__Work task__
These entries are to be set down again exactly.

Collected data entries:
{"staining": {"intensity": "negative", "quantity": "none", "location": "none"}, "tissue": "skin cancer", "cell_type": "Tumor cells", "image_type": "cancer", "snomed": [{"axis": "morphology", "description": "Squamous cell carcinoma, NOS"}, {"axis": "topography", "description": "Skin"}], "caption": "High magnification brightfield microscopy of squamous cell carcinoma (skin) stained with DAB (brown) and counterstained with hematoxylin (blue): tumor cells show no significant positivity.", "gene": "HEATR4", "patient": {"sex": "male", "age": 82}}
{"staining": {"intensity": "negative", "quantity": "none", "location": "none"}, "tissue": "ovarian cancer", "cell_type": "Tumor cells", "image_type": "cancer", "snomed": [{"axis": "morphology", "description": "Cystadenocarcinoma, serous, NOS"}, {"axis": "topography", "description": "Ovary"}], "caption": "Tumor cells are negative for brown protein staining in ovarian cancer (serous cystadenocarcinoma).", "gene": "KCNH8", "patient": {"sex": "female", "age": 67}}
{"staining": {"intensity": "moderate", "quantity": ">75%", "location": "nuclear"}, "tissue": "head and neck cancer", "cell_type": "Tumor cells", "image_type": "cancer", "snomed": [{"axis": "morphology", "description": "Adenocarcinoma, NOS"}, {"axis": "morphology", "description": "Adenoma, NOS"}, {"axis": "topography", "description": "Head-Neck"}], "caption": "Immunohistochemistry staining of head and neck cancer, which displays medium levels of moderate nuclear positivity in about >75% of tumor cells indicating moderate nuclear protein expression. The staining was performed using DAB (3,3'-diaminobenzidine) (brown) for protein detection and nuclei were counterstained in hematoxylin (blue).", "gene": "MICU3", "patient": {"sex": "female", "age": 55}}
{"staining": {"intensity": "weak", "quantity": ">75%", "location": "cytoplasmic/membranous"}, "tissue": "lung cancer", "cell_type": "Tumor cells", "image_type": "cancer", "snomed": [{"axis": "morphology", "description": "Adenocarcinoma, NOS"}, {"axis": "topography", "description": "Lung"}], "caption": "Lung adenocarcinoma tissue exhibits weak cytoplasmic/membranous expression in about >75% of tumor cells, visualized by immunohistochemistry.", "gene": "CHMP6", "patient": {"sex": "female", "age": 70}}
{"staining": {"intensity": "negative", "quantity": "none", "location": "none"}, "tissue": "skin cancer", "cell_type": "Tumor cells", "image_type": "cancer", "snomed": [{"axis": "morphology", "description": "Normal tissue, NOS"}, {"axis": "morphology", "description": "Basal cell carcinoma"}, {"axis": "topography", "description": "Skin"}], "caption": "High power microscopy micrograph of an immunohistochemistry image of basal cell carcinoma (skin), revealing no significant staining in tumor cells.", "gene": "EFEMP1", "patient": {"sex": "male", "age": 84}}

__Expected output__
{"staining": {"intensity": "negative", "quantity": "none", "location": "none"}, "tissue": "skin cancer", "cell_type": "Tumor cells", "image_type": "cancer", "snomed": [{"axis": "morphology", "description": "Squamous cell carcinoma, NOS"}, {"axis": "topography", "description": "Skin"}], "caption": "High magnification brightfield microscopy of squamous cell carcinoma (skin) stained with DAB (brown) and counterstained with hematoxylin (blue): tumor cells show no significant positivity.", "gene": "HEATR4", "patient": {"sex": "male", "age": 82}}
{"staining": {"intensity": "negative", "quantity": "none", "location": "none"}, "tissue": "ovarian cancer", "cell_type": "Tumor cells", "image_type": "cancer", "snomed": [{"axis": "morphology", "description": "Cystadenocarcinoma, serous, NOS"}, {"axis": "topography", "description": "Ovary"}], "caption": "Tumor cells are negative for brown protein staining in ovarian cancer (serous cystadenocarcinoma).", "gene": "KCNH8", "patient": {"sex": "female", "age": 67}}
{"staining": {"intensity": "moderate", "quantity": ">75%", "location": "nuclear"}, "tissue": "head and neck cancer", "cell_type": "Tumor cells", "image_type": "cancer", "snomed": [{"axis": "morphology", "description": "Adenocarcinoma, NOS"}, {"axis": "morphology", "description": "Adenoma, NOS"}, {"axis": "topography", "description": "Head-Neck"}], "caption": "Immunohistochemistry staining of head and neck cancer, which displays medium levels of moderate nuclear positivity in about >75% of tumor cells indicating moderate nuclear protein expression. The staining was performed using DAB (3,3'-diaminobenzidine) (brown) for protein detection and nuclei were counterstained in hematoxylin (blue).", "gene": "MICU3", "patient": {"sex": "female", "age": 55}}
{"staining": {"intensity": "weak", "quantity": ">75%", "location": "cytoplasmic/membranous"}, "tissue": "lung cancer", "cell_type": "Tumor cells", "image_type": "cancer", "snomed": [{"axis": "morphology", "description": "Adenocarcinoma, NOS"}, {"axis": "topography", "description": "Lung"}], "caption": "Lung adenocarcinoma tissue exhibits weak cytoplasmic/membranous expression in about >75% of tumor cells, visualized by immunohistochemistry.", "gene": "CHMP6", "patient": {"sex": "female", "age": 70}}
{"staining": {"intensity": "negative", "quantity": "none", "location": "none"}, "tissue": "skin cancer", "cell_type": "Tumor cells", "image_type": "cancer", "snomed": [{"axis": "morphology", "description": "Normal tissue, NOS"}, {"axis": "morphology", "description": "Basal cell carcinoma"}, {"axis": "topography", "description": "Skin"}], "caption": "High power microscopy micrograph of an immunohistochemistry image of basal cell carcinoma (skin), revealing no significant staining in tumor cells.", "gene": "EFEMP1", "patient": {"sex": "male", "age": 84}}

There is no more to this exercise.